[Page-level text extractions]

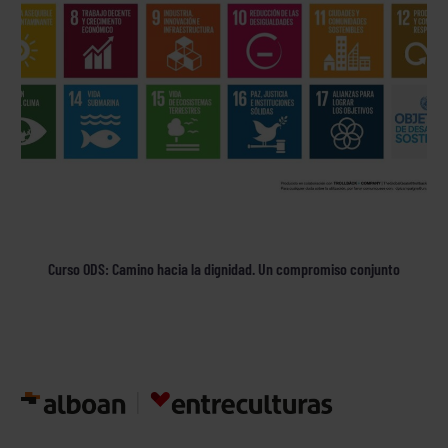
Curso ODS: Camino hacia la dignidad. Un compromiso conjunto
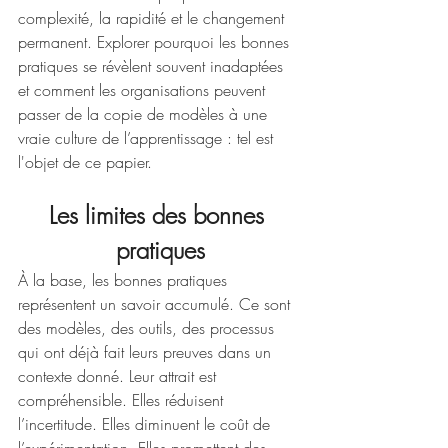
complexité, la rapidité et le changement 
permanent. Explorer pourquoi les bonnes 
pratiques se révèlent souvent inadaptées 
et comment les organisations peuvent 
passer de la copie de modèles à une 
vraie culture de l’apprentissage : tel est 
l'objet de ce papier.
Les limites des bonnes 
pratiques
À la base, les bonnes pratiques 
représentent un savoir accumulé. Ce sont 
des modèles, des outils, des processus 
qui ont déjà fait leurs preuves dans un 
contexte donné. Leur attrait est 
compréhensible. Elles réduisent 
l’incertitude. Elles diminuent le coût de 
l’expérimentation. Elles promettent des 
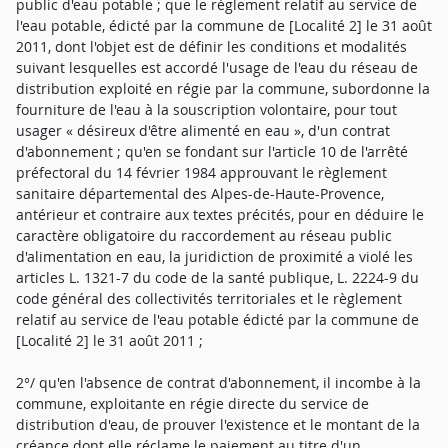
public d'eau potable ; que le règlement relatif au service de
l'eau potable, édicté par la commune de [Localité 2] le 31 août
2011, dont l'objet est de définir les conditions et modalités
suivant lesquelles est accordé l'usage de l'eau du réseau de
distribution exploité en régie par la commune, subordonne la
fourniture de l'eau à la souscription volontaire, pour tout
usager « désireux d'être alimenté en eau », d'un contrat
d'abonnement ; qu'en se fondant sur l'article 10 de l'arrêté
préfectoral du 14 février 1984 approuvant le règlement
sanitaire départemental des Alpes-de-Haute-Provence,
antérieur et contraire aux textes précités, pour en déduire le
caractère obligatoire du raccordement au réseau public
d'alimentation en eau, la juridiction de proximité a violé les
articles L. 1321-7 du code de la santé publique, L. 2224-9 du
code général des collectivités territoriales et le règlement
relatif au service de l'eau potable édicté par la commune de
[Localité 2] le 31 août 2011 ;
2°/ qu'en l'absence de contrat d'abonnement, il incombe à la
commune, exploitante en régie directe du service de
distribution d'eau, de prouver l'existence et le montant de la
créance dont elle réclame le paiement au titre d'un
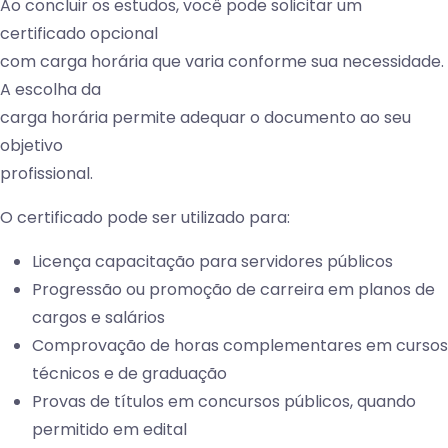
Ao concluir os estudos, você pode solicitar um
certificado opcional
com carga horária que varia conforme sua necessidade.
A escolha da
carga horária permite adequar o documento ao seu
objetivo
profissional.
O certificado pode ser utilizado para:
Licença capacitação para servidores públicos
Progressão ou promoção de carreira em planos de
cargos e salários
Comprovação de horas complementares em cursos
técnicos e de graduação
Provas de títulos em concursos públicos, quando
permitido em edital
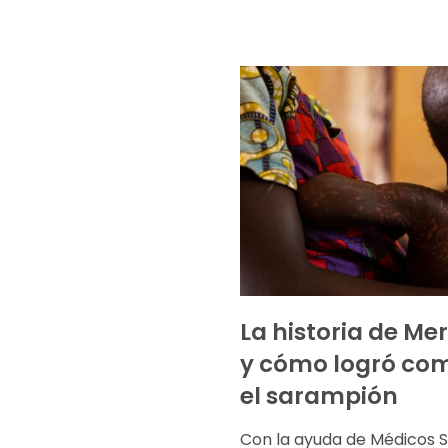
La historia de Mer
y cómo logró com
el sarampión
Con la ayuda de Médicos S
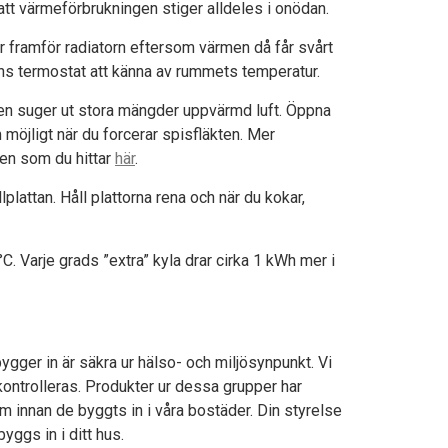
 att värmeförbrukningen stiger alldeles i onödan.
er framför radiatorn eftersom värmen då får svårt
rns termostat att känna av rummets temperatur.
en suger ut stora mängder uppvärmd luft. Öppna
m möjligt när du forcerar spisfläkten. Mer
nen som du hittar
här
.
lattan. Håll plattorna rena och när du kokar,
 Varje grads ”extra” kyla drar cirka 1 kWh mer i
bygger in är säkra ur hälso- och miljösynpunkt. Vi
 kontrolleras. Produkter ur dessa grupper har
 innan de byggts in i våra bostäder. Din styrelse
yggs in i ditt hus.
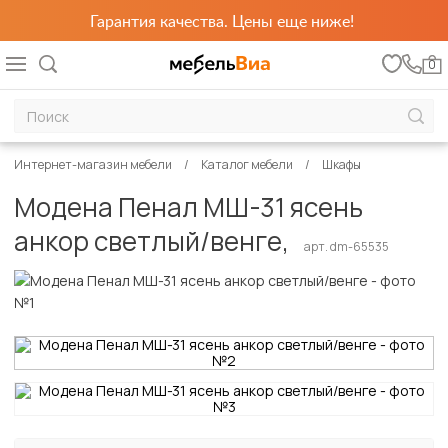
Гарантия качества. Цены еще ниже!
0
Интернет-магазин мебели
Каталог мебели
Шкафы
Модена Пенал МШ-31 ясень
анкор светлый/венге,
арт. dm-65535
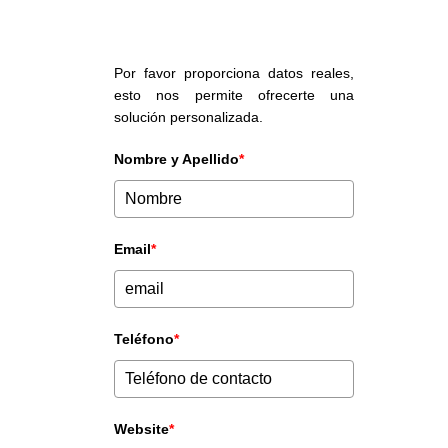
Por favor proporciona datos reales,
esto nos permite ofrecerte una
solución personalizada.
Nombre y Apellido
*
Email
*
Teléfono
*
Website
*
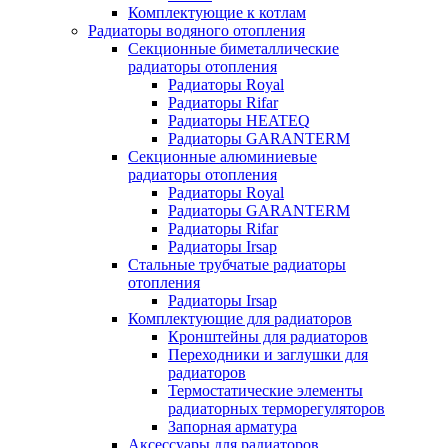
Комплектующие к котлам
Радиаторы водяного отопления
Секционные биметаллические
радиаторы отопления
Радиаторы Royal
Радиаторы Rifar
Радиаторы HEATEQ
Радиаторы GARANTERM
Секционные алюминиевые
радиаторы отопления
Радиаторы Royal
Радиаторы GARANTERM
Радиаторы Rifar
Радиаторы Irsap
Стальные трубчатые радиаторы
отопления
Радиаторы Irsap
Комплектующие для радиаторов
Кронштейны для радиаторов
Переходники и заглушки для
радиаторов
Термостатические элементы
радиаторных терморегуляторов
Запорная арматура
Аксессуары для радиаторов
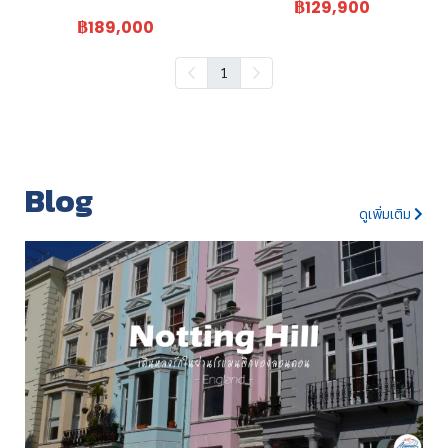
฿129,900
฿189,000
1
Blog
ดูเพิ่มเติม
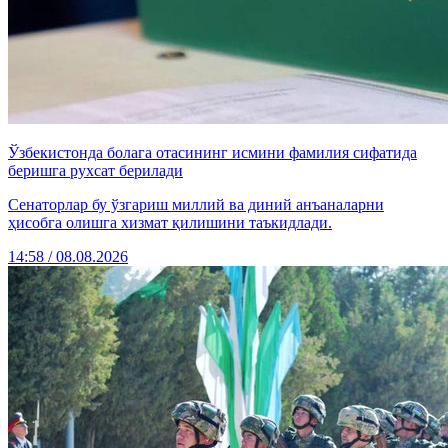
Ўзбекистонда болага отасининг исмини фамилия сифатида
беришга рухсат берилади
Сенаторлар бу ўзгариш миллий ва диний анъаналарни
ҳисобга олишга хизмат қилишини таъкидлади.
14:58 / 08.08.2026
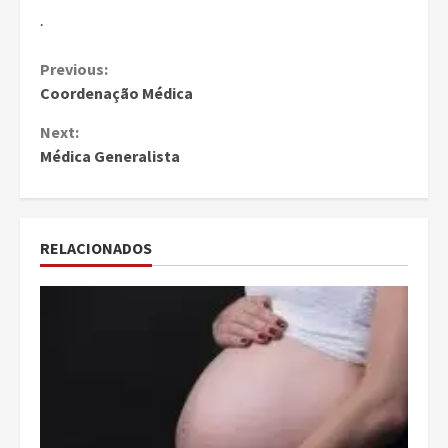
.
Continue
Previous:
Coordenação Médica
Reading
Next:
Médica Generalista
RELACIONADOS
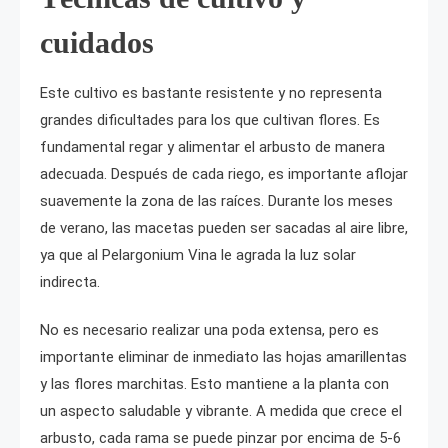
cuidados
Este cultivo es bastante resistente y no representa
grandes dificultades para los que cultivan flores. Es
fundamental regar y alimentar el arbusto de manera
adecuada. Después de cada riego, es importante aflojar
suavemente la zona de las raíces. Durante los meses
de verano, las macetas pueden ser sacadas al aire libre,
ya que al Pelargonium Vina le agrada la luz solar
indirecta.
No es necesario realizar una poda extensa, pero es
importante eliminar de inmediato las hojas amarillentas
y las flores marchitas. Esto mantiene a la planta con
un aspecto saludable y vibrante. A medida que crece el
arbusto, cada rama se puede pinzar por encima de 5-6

■ **Instructions for the task**:
The exact lines from the beginning of the data through the one that contains "Les limites des bonnes" must be given again, both ends included, and pictures must be left out.

■ **Response below**:
Curso ODS: Camino hacia la dignidad. Un compromiso conjunto
complexité, la rapidité et le changement 
permanent. Explorer pourquoi les bonnes 
pratiques se révèlent souvent inadaptées 
et comment les organisations peuvent 
passer de la copie de modèles à une 
vraie culture de l’apprentissage : tel est 
l'objet de ce papier.
Les limites des bonnes 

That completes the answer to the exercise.